A ti leitor

Crónica de domingo, na Bird Magazine.

O quotidiano pura e simplesmente não me chega para todos os dias que quero viver.
De noite, preso apenas pelos fios que vão da pequena cruz de madeira a cada membro do meu corpo, deixo-me escapar até onde me permite a lei da física e, aí, a flutuar com olhos num dos universos que compõem o multiverso interior, suspiro com saudades de uma casa no futuro com alpendre de poeiras estelares e vista sobre o presente.
Passageiro de um turbilhão, sabes leitor, ausculto as horas que passam com incontável curiosidade e de nada me socorro para te contar que nada te sei dizer ou opinar, eu gosto apenas de viver e, também, respirar.
A manhã trará os primeiros pingos de luz, é com essa chuva que a noite em mim se reduz.

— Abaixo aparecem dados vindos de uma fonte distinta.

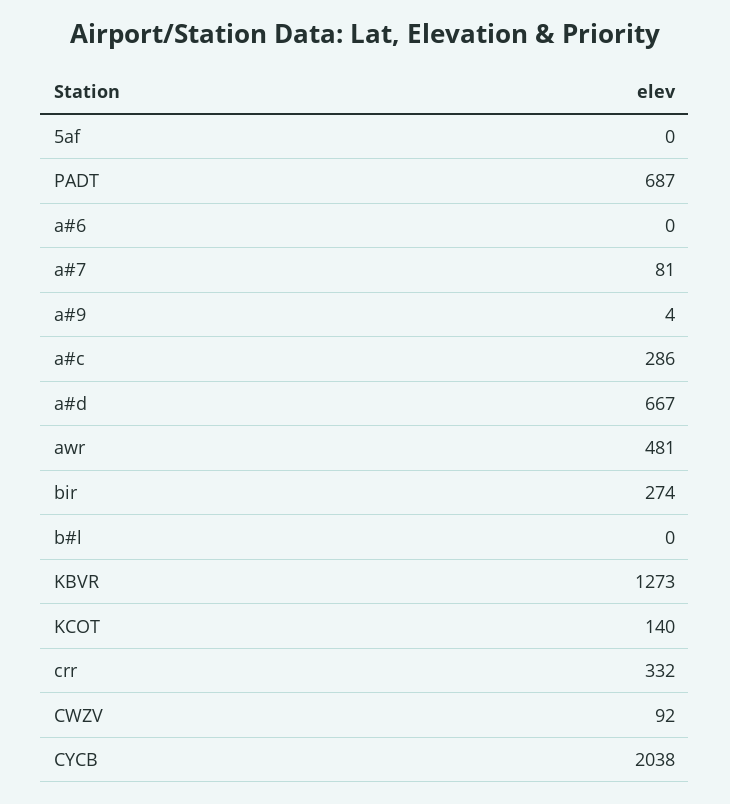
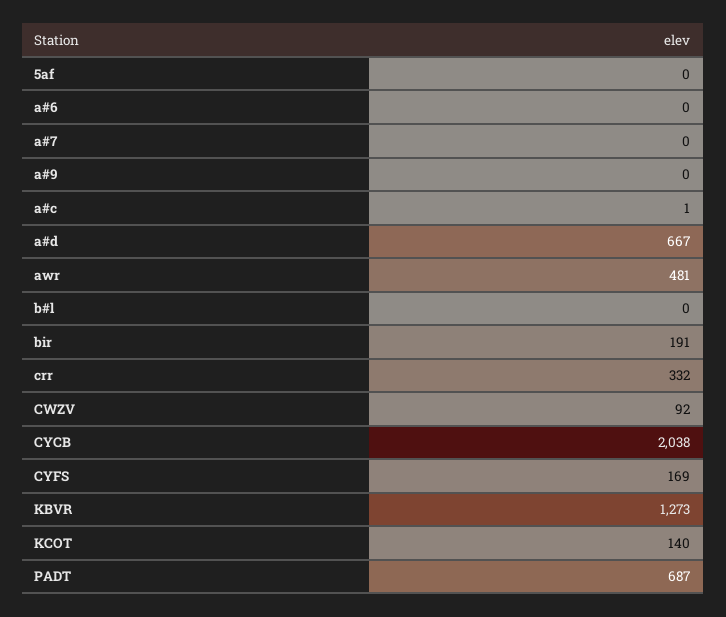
a#7: 81 -> 0
a#9: 4 -> 0
a#c: 286 -> 1
bir: 274 -> 191
CYFS: none -> 169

Podia contar-te das subidas e descidas num só minuto de claridade, dos olhares olhados por detrás da retina, da admiração da simplicidade escondida atrás da cortina. Mas não, eu vou gastando a gravidade com os passos em torno de palavras e letras que jamais soube possuir porque, pasma-te, eram elas que me possuíam! Ainda que devaneie, este é o meu romance, as minhas mãos e o meu sangue. Por isso tenho-te trazido no meu colo, percorro as mesmas ruas do passado e vejo que lá já não mora o futuro pois as ervas cresceram por entre o empedrado, tens visto? Ainda ontem, ou há anos, subi a rua, dei um aperto de mão a um vizinho que me habituei ver grande e agora o grande sou eu, os braços apoiados num portão de ferro velho com tinta nova, o ladrar do cão surdo e cego de um olho, o sorriso… Ai o sorriso, o vislumbre da eternidade, a recordação de alguém que se foi daqui tenro na idade.
Isto é a minha crónica, ou o que sou, a diferença é fugaz, nada apreço ao custo do preço de tilintar nos bolsos trocados em forma de berlindes. Dizia-te, antes do pequeno desvio na narrativa, que ali no cima da rua, já depois de ter feito inversão de marcha no final e olhar agora pelo espelho retrovisor vi a minha cara, um pouco de dor, o reflexo de uns putos a correrem atrás de uma bola, o inclinado cimento da entrada da garagem onde ainda estão pousadas as nossas bicicletas, as bolas de ténis e de futebol, as caricas com cascas de laranja e cera de vela, os pedaços de tijolo vermelho com que desenhávamos as metas imaginárias, os baralhos de cartas e as velhas ferramentas de brincar quando sonhávamos que em grandes íamos ser homens de trabalhar.
Dei-me por ali aos eucaliptos, como me dou agora a ti, transparente no que não sei ser, por vezes escrevo-me na expectativa de gostares, sei lá, de por momentos sentires a porta por onde espreito e por ela entrares.
Sê bem vindo, ou bem-vindo, eu vivo de acordos feitos comigo mesmo, talvez por isso me sinta bem a escrever, deitado, no meu ermo.
Hoje, sábado, enquanto ao fundo o ruído branco se transporta e barra a tarde barulhenta da azáfama dos vizinhos, felizes, como eu, deixo-me languidamente sucumbir à parte de mim que te vê enquanto lês estas linhas e, esforçado, ter-te agora a sorrir
Enquanto eu, e também tu, não acordarmos deste dia que se esvai no tecto das vidas que temos vivido por cá, voluntária ou involuntariamente, deixo-te as minhas palavras que são a crónica de tudo aquilo que sou. E digo sou com vaidade, afinal, entre ontem e amanhã, hoje é a minha idade e é com ela que me deito a cada passo fora da porta da entrada, passando pelo alpendre, socorrido de um fio de ariadne prateado, por vezes manietado, na minha e nossa senda de percorrermos os destinos com a certeza que em tudo o que faço a distância de mim a ti é apenas um abraço.
Olha esta chuva que cai
silenciosamente
por entre as cores do Sol da manhã,
as pedras frias da casa firme
o odor a futuro que translucida no teu olhar.
Olha a placidez do branco no andar
os incontáveis amanhãs
nas letras fugazes que me aprisionam.
Olha a luz reflectida no muro amarelo
o espectro não visível na retina
pelos veículos que veiculam ruído.
Onde pernoitará agora a nuvem que ondula na parede?